■ The task ■
Turn the lines of all the items below into a single numbered list, leaving out any blank lines.

■ Human keypoint data ■
----

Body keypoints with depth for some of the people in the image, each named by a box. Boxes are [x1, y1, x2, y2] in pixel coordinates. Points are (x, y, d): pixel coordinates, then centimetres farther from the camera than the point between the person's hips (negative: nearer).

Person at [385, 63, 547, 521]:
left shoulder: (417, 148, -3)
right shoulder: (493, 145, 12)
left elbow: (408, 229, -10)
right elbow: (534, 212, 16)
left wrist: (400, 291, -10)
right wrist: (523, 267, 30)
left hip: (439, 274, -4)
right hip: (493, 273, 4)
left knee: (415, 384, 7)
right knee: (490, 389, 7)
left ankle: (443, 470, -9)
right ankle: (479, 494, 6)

----

■ Problem solution ■
1. Body keypoints with depth for some of the people in the image, each named by a box. Boxes are [x1, y1, x2, y2] in pixel coordinates. Points are (x, y, d): pixel coordinates, then centimetres farther from the camera than the point between the person's hips (negative: nearer).
2. Person at [385, 63, 547, 521]:
3. left shoulder: (417, 148, -3)
4. right shoulder: (493, 145, 12)
5. left elbow: (408, 229, -10)
6. right elbow: (534, 212, 16)
7. left wrist: (400, 291, -10)
8. right wrist: (523, 267, 30)
9. left hip: (439, 274, -4)
10. right hip: (493, 273, 4)
11. left knee: (415, 384, 7)
12. right knee: (490, 389, 7)
13. left ankle: (443, 470, -9)
14. right ankle: (479, 494, 6)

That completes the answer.